Stored items:
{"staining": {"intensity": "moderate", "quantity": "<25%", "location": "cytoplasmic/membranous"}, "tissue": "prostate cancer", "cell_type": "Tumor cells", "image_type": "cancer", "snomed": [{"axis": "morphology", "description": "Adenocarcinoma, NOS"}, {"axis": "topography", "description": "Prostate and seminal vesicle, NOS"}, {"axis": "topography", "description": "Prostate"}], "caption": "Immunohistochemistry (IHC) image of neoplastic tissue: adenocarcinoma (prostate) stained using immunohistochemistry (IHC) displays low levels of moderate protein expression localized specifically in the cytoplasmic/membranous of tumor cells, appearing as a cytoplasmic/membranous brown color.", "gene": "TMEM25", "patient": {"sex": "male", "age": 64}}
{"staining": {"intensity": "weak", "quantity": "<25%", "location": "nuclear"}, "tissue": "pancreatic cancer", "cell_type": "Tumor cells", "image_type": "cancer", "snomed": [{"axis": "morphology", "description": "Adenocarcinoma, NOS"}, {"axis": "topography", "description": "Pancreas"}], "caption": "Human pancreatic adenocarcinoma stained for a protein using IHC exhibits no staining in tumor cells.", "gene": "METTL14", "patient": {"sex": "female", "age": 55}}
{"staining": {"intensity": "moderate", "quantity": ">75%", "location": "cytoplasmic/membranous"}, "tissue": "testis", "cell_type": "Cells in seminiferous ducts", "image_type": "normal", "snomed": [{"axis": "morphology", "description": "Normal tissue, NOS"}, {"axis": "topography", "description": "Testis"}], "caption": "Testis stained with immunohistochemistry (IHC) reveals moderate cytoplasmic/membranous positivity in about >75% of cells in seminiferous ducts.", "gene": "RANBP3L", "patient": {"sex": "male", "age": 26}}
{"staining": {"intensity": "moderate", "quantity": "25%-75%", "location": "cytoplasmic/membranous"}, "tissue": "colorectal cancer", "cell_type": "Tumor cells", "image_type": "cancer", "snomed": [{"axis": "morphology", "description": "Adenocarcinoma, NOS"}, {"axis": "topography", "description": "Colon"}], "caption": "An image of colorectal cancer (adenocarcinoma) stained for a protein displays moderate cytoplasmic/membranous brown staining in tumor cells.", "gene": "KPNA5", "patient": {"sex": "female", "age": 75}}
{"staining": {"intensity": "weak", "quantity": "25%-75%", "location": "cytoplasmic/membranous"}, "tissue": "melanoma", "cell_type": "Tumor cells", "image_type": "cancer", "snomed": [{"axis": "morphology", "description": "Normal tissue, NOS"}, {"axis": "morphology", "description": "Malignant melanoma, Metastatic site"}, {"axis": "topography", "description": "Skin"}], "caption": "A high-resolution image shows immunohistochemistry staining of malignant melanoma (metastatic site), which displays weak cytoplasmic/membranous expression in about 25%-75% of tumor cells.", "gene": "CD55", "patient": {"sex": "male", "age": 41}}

**What to do**
Repeat, exactly as they stand, the line that contains "image of colorectal" and all the lines after it in the data above.

**Response to the exercise**
{"staining": {"intensity": "moderate", "quantity": "25%-75%", "location": "cytoplasmic/membranous"}, "tissue": "colorectal cancer", "cell_type": "Tumor cells", "image_type": "cancer", "snomed": [{"axis": "morphology", "description": "Adenocarcinoma, NOS"}, {"axis": "topography", "description": "Colon"}], "caption": "An image of colorectal cancer (adenocarcinoma) stained for a protein displays moderate cytoplasmic/membranous brown staining in tumor cells.", "gene": "KPNA5", "patient": {"sex": "female", "age": 75}}
{"staining": {"intensity": "weak", "quantity": "25%-75%", "location": "cytoplasmic/membranous"}, "tissue": "melanoma", "cell_type": "Tumor cells", "image_type": "cancer", "snomed": [{"axis": "morphology", "description": "Normal tissue, NOS"}, {"axis": "morphology", "description": "Malignant melanoma, Metastatic site"}, {"axis": "topography", "description": "Skin"}], "caption": "A high-resolution image shows immunohistochemistry staining of malignant melanoma (metastatic site), which displays weak cytoplasmic/membranous expression in about 25%-75% of tumor cells.", "gene": "CD55", "patient": {"sex": "male", "age": 41}}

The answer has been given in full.